Below are records to give again exactly; omit each image they contain.

• _Data_
=-=-=
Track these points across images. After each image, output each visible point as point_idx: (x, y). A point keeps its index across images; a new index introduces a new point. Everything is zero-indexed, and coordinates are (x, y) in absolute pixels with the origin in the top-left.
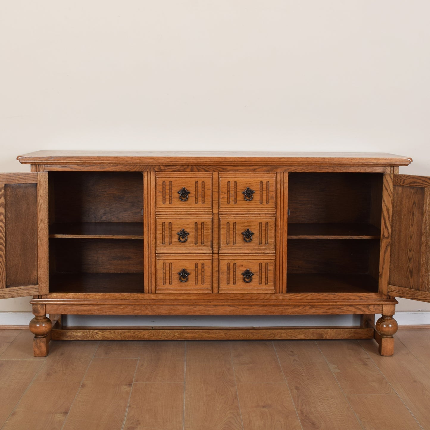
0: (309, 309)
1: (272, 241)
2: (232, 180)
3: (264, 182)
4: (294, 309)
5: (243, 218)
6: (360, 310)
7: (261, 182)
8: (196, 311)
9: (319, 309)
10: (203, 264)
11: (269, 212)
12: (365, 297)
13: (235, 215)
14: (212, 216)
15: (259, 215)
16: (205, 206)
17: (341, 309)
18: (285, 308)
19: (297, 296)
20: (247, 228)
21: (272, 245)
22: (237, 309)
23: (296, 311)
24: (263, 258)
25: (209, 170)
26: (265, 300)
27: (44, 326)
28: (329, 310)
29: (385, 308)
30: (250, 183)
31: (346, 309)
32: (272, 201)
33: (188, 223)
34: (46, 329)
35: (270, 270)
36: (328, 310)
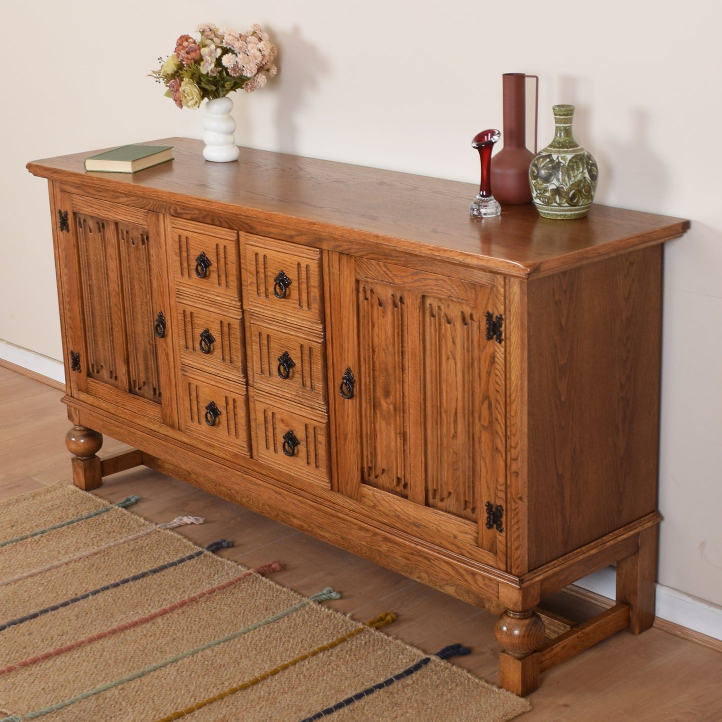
0: (382, 541)
1: (319, 385)
2: (262, 252)
3: (303, 265)
4: (359, 532)
5: (279, 329)
6: (460, 575)
7: (299, 264)
8: (234, 483)
9: (396, 547)
10: (234, 401)
11: (314, 328)
12: (469, 552)
13: (270, 320)
14: (240, 313)
15: (301, 329)
16: (231, 294)
17: (429, 561)
18: (347, 525)
19: (364, 509)
20: (286, 350)
21: (319, 393)
22: (284, 500)
23: (364, 538)
24: (309, 416)
25: (234, 226)
26: (318, 499)
27: (73, 441)
28: (412, 556)
29: (503, 590)
30: (284, 262)
31: (439, 565)
32: (316, 306)
33: (213, 320)
34: (78, 448)
35: (321, 443)
36: (410, 556)
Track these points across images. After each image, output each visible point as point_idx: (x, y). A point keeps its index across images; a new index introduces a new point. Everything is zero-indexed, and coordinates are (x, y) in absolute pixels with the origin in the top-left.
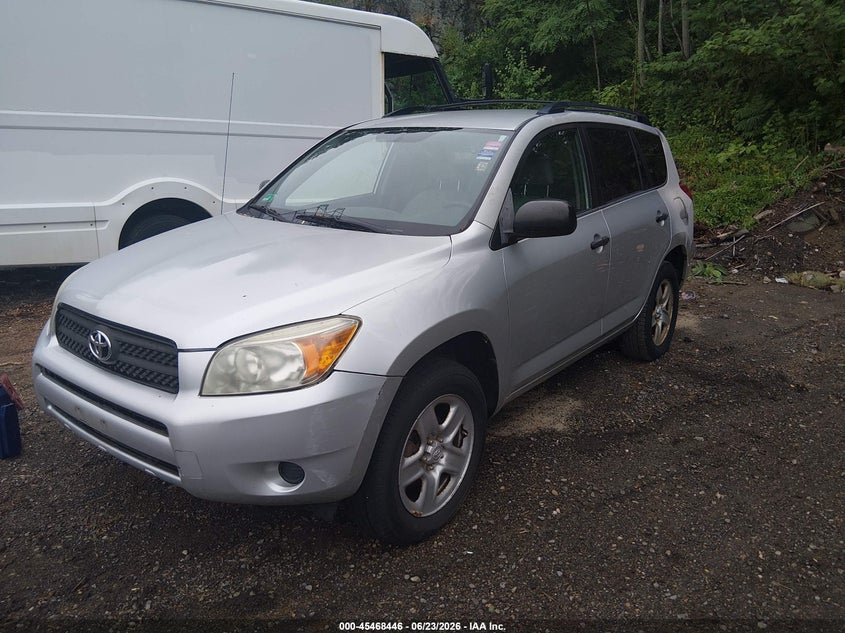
=-=-=
• _Written solution_
Track these points across images. After each image, output each visible point as point_idx: (x, y). A point keeps its index across images; a new index introduces a new point. Everything is zero-indexed, and coordinates are (x, y) in absolute pixels with the origin in the top-left.
0: (309, 309)
1: (272, 241)
2: (232, 180)
3: (264, 182)
4: (294, 309)
5: (243, 218)
6: (360, 310)
7: (261, 182)
8: (196, 311)
9: (319, 309)
10: (203, 264)
11: (269, 212)
12: (365, 297)
13: (235, 215)
14: (212, 216)
15: (259, 215)
16: (205, 206)
17: (341, 309)
18: (285, 308)
19: (297, 296)
20: (247, 228)
21: (272, 245)
22: (237, 309)
23: (296, 311)
24: (263, 258)
25: (209, 170)
26: (265, 300)
27: (44, 326)
28: (329, 310)
29: (385, 308)
30: (250, 183)
31: (346, 309)
32: (272, 201)
33: (188, 223)
34: (46, 329)
35: (270, 270)
36: (328, 310)
0: (382, 541)
1: (319, 385)
2: (262, 252)
3: (303, 265)
4: (359, 532)
5: (279, 329)
6: (460, 575)
7: (299, 264)
8: (234, 483)
9: (396, 547)
10: (234, 401)
11: (314, 328)
12: (469, 552)
13: (270, 320)
14: (240, 313)
15: (301, 329)
16: (231, 294)
17: (429, 561)
18: (347, 525)
19: (364, 509)
20: (286, 350)
21: (319, 393)
22: (284, 500)
23: (364, 538)
24: (309, 416)
25: (234, 226)
26: (318, 499)
27: (73, 441)
28: (412, 556)
29: (503, 590)
30: (284, 262)
31: (439, 565)
32: (316, 306)
33: (213, 320)
34: (78, 448)
35: (321, 443)
36: (410, 556)
Track these points across images. After each image, output each visible point as point_idx: (x, y). A point keeps its index across images; a new index introduces a new point. Everything is zero-indexed, and coordinates are (x, y) in absolute pixels with the origin in the top-left.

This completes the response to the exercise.